Les yeux dans les yeux, mes deux amis semblent tenter de communiquer par télépathie. Priant pour que Liago l'emporte, j'entends finalement Sloane soupirer et céder :

- C'est d'accord. Une question, pas plus.

Le garçon hoche la tête, plante son regard dans le mien et, après une courte hésitation, demande :

- Qu'est-ce que je t'ai confié, le jour de ton départ, que j n'avais jamais assumé avant ?

- Que tu aimais Sloane et que tu comptais lui déclarer ta flamme.

- Tu penses que ça a marché ?

- J'espère.

Le visage impassible de Liago se fend d'un sourire sincère, qui ne le rend que plus inquiétant, dans la noirceur du couloir. Je ne peux m'empêcher de l'imiter lorsque je l'entends déclarer avec certitude :

- C'est bien lui.

                                                                                            .oOo.

Avec l'aide de Sloane et de Liago, nous avons réussi à rallier la quasi-totalité des habitants de la zone et à les convaincre de rester sur place. Si la plupart d'entre eux ont été dubitatifs quant aux affirmations concernant le système dans lequel nous vivons, ceux qui ont adhéré à notre désir de révolte ont voulu prendre les armes sur le champ et nous avons fait face à des difficultés pour les contenir.

J'ai emmené mes deux amis avec moi et, après une rapide présentation de la zone dans laquelle nous logeons, j'ai demandé à Anaia de nous apporter à manger. Ainsi, nous pouvons parler tranquillement, autour d'un plat chaud, de tout ce qui nous est arrivé depuis la dernière fois que nous nous sommes vus, depuis moins d'un mois, ce qui reste un temps considérable quand on sait que nous n'avons jamais été séparés avant cela.

Si la jeune fille a semblé mécontente, je n'y ai pas porté attention, trop focalisé sur le retour de Sloane et Liago, le retour de mes deux amis d'enfance. Quant à Tieden, je ne l'ai pas revu et suppose qu'il est occupé à gérer des problèmes d'une importance suffisante pour ne pas être dérangé.

Nos rires ont percé le silence, et si notre peur était palpable, l'humour et la joie dominaient ces retrouvailles, indéniablement heureuses malgré le contexte. On pourrait trouver ça déplacé, mais nous ne voyons pas le problème. Le rire a toujours est toujours apparu comme une solution, une thérapie efficace, et je ne vois pas pourquoi ça devrait changer aujourd'hui.

Ils ont exprimé un effroi sincère lorsque je leur ai conté mon parcours, depuis mon départ jusqu'à mon retour. Je ne leur ai rien caché : ni la mort de ceux dont j'ai été proche, ni combien ils m'ont manqué jusqu'à ce que je les revoie.
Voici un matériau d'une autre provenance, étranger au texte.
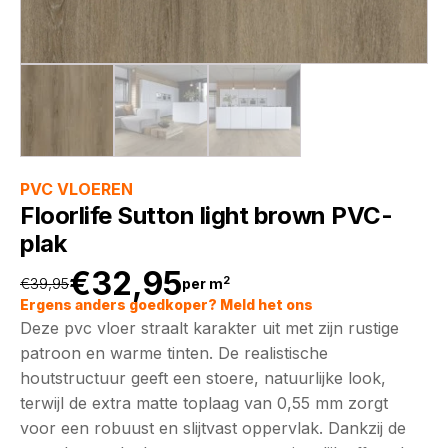
PVC VLOEREN
Floorlife Sutton light brown PVC-
plak
€
32,95
2
€
39,95
per m
Oorspronkelijke
Huidige
Ergens anders goedkoper? Meld het ons
Deze pvc vloer straalt karakter uit met zijn rustige
prijs
prijs
patroon en warme tinten. De realistische
houtstructuur geeft een stoere, natuurlijke look,
was:
is:
terwijl de extra matte toplaag van 0,55 mm zorgt
voor een robuust en slijtvast oppervlak. Dankzij de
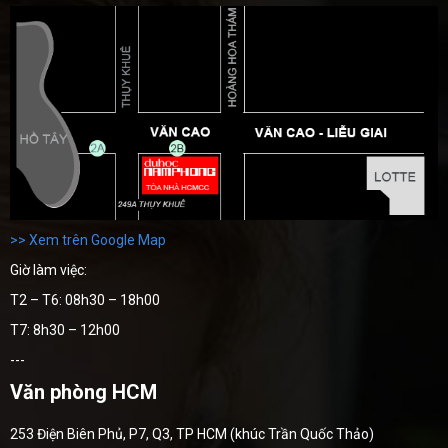
>> Xem trên Google Map
Giờ làm việc:
T2 – T6: 08h30 – 18h00
T7: 8h30 – 12h00
---
Văn phòng HCM
253 Điện Biên Phủ, P7, Q3, TP HCM (khúc Trần Quốc Thảo)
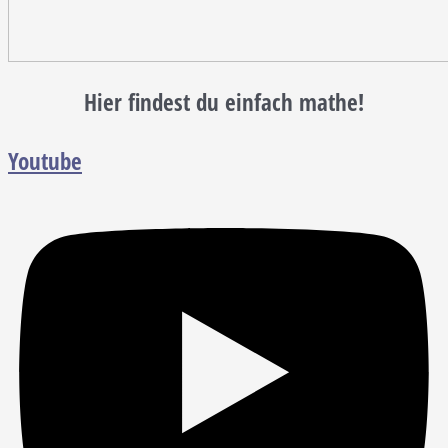
Hier findest du einfach mathe!
Youtube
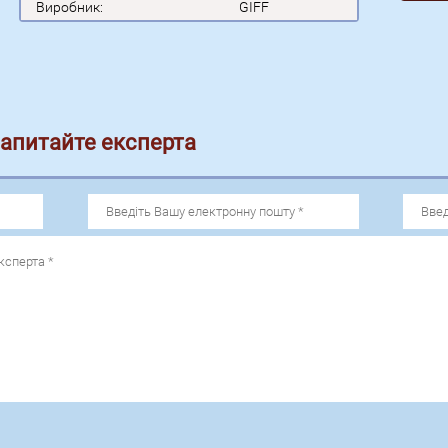
Виробник:
GIFF
запитайте експерта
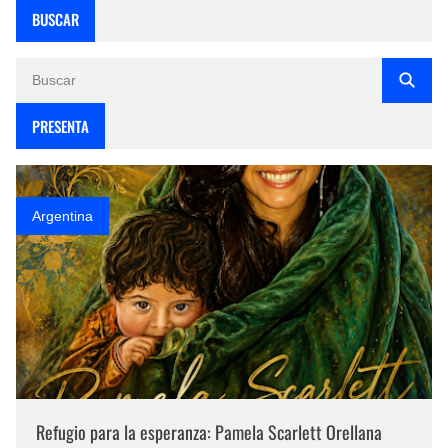
BUSCAR
PRESENTA
Argentina
Refugio para la esperanza: Pamela Scarlett Orellana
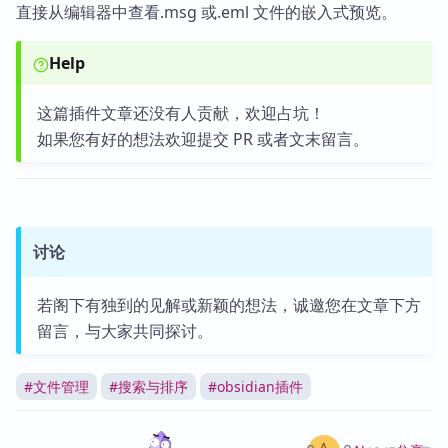
直接从编辑器中查看.msg 或.eml 文件的嵌入式预览。
Help
这篇插件文章还没有人贡献，欢迎占坑！
如果您有好的想法欢迎提交 PR 或者文末留言。
讨论
若阁下有独到的见解或新颖的想法，诚邀您在文章下方
留言，与大家共同探讨。
#
文件管理
#
搜索与排序
#
obsidian插件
De leur côté, après que je sois parti, Liago a effectivement déclaré sa flamme, et la jeune fille a poliment refusé de sortir avec lui, avant d'accepter quelques jours plus tard. Le lendemain de leur mise en couple, on leur a appris mon décès, mais "mon corps" n'a été apporté qu'hier.
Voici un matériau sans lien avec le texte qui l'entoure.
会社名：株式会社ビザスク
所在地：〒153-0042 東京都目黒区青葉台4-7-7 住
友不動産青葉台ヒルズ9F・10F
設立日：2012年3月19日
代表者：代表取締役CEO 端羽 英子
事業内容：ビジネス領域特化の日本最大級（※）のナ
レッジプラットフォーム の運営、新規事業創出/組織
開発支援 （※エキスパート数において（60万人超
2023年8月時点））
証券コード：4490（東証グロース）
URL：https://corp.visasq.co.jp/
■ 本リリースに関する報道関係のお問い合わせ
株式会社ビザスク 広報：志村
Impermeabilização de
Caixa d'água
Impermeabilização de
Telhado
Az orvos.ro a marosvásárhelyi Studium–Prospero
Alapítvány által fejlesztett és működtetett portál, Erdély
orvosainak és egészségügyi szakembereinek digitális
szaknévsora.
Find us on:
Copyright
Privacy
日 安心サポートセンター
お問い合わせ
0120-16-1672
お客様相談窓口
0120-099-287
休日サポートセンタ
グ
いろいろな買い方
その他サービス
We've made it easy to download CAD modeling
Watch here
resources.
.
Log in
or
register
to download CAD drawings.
"C'était horrible, a expliqué Sloane. Il s'agissait d'un corps humain, sans aucun doute. On nous a montré la carcasse. Déchiquetée, c'était impossible de dire s'il s'agissait de toi ou pas."
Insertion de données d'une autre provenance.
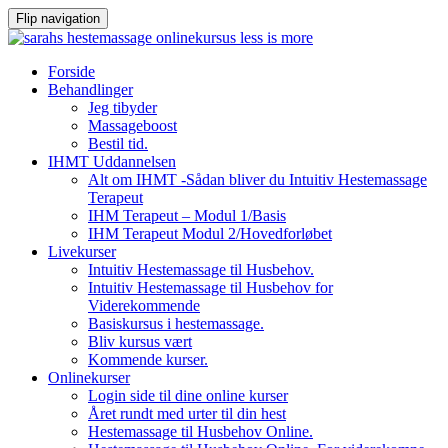
Flip navigation
Videre
Forside
til
Behandlinger
indhold
Jeg tibyder
Massageboost
Bestil tid.
IHMT Uddannelsen
Alt om IHMT -Sådan bliver du Intuitiv Hestemassage
Terapeut
IHM Terapeut – Modul 1/Basis
IHM Terapeut Modul 2/Hovedforløbet
Livekurser
Intuitiv Hestemassage til Husbehov.
Intuitiv Hestemassage til Husbehov for
Viderekommende
Basiskursus i hestemassage.
Bliv kursus vært
Kommende kurser.
Onlinekurser
Login side til dine online kurser
Året rundt med urter til din hest
Hestemassage til Husbehov Online.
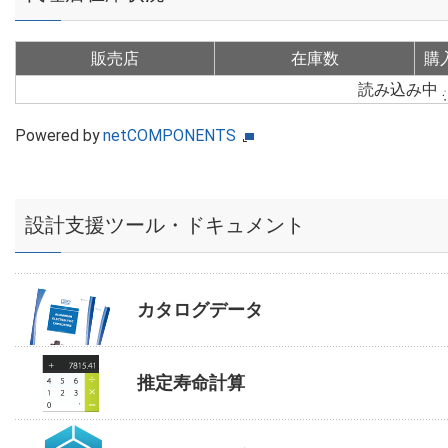
販売店
在庫数
購
読み込み中
Powered by
netCOMPONENTS
設計支援ツール・ドキュメント
カタログデータ
推定寿命計算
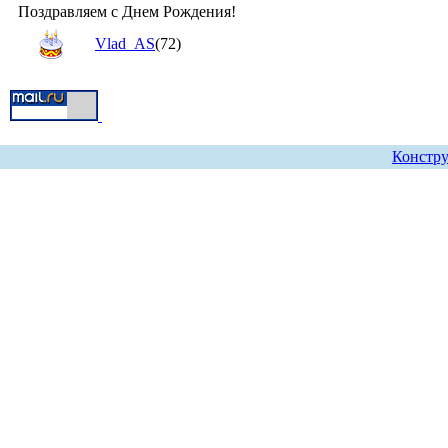
Поздравляем с Днем Рождения!
Vlad_AS
(72)
Констру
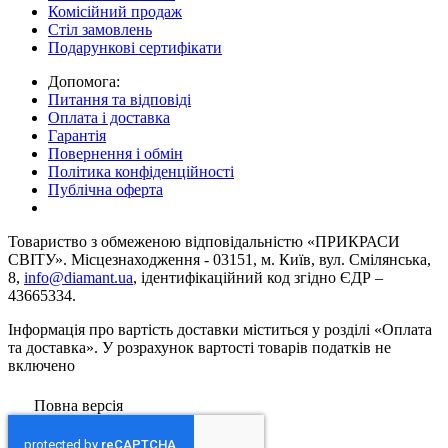
Комісійний продаж
Стіл замовлень
Подарункові сертифікати
Допомога:
Питання та відповіді
Оплата і доставка
Гарантія
Повернення і обмін
Політика конфіденційності
Публічна оферта
Товариство з обмеженою вiдповiдальнiстю «ПРИКРАСИ
СВІТУ». Місцезнаходження - 03151, м. Київ, вул. Смілянська,
8,
info@diamant.ua
, ідентифікаційний код згідно ЄДР –
43665334.
Інформація про вартість доставки міститься у розділі «Оплата
та доставка». У розрахунок вартості товарів податків не
включено
Повна версія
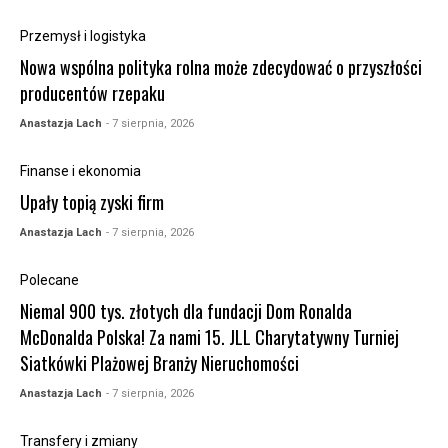
Przemysł i logistyka
Nowa wspólna polityka rolna może zdecydować o przyszłości
producentów rzepaku
Anastazja Lach
- 7 sierpnia, 2026
Finanse i ekonomia
Upały topią zyski firm
Anastazja Lach
- 7 sierpnia, 2026
Polecane
Niemal 900 tys. złotych dla fundacji Dom Ronalda
McDonalda Polska! Za nami 15. JLL Charytatywny Turniej
Siatkówki Plażowej Branży Nieruchomości
Anastazja Lach
- 7 sierpnia, 2026
Transfery i zmiany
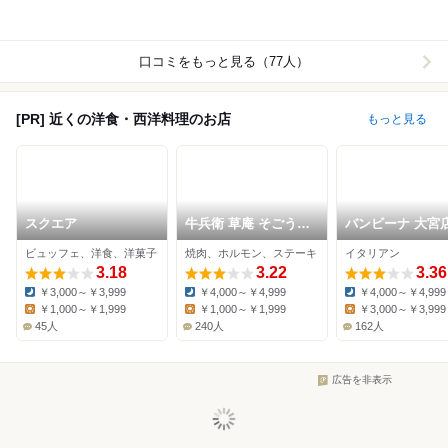
口コミをもっと見る（77人）
[PR] 近くの洋食・西洋料理のお店
もっと見る
スクエア
牛兵衛 草庵 そごう大
バンビーナ 大宮
宮店
ビュッフェ、洋食、洋菓子
焼肉、ホルモン、ステーキ
イタリアン
3.18
3.22
3.36
￥3,000～￥3,999
￥4,000～￥4,999
￥4,000～￥4,999
Dinner:
Dinner:
Dinner:
￥1,000～￥1,999
￥1,000～￥1,999
￥3,000～￥3,999
Lunch:
Lunch:
Lunch:
45人
240人
162人
広告を非表示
Faiblement éclairées par la lueur du feu, leurs mains enlacées accompagnent leur récit avec une douceur qui en réduit la cruauté.

"Ils ont prétexté une attaque par un animal sauvage, a renchéri Liago. On y a tous cru, et la zone a été en proie à une panique extrême. Tu comprends, des horreurs pareilles vivent dehors, et on ne peut pas être certains de la fiabilité de notre protection. C'est pour ça que quand t'es arrivé, on avait tous des têtes de déterrés. On était en deuil et la peur régnait en maîtresse."

Malgré tout, ces retrouvailles auront été de courte durée. Dès demain, ils partent au sud avec d'autres habitants de la zone, pour retrouver Armand et l'essentiel des troupes et recevoir une formation. Heureux pour eux, je leur souhaite une excellente suite de parcours, en ayant cette fois-ci la certitude de les revoir.

Lorsqu'ils s'éloignent pour aller se coucher, j'hésite à regagner ma chambre. Maintenant que ma zone est libérée, ne devrais-je pas retourner à mes origines et vivre aux côtés de miens ?

Je repense à Tieden, qui a, lui aussi, assisté à la libération de sa zone, mais est resté auprès de nous, auprès des jeunes de la Ligue.

Comme lui, j'ai à présent la certitude que ma place est parmi eux.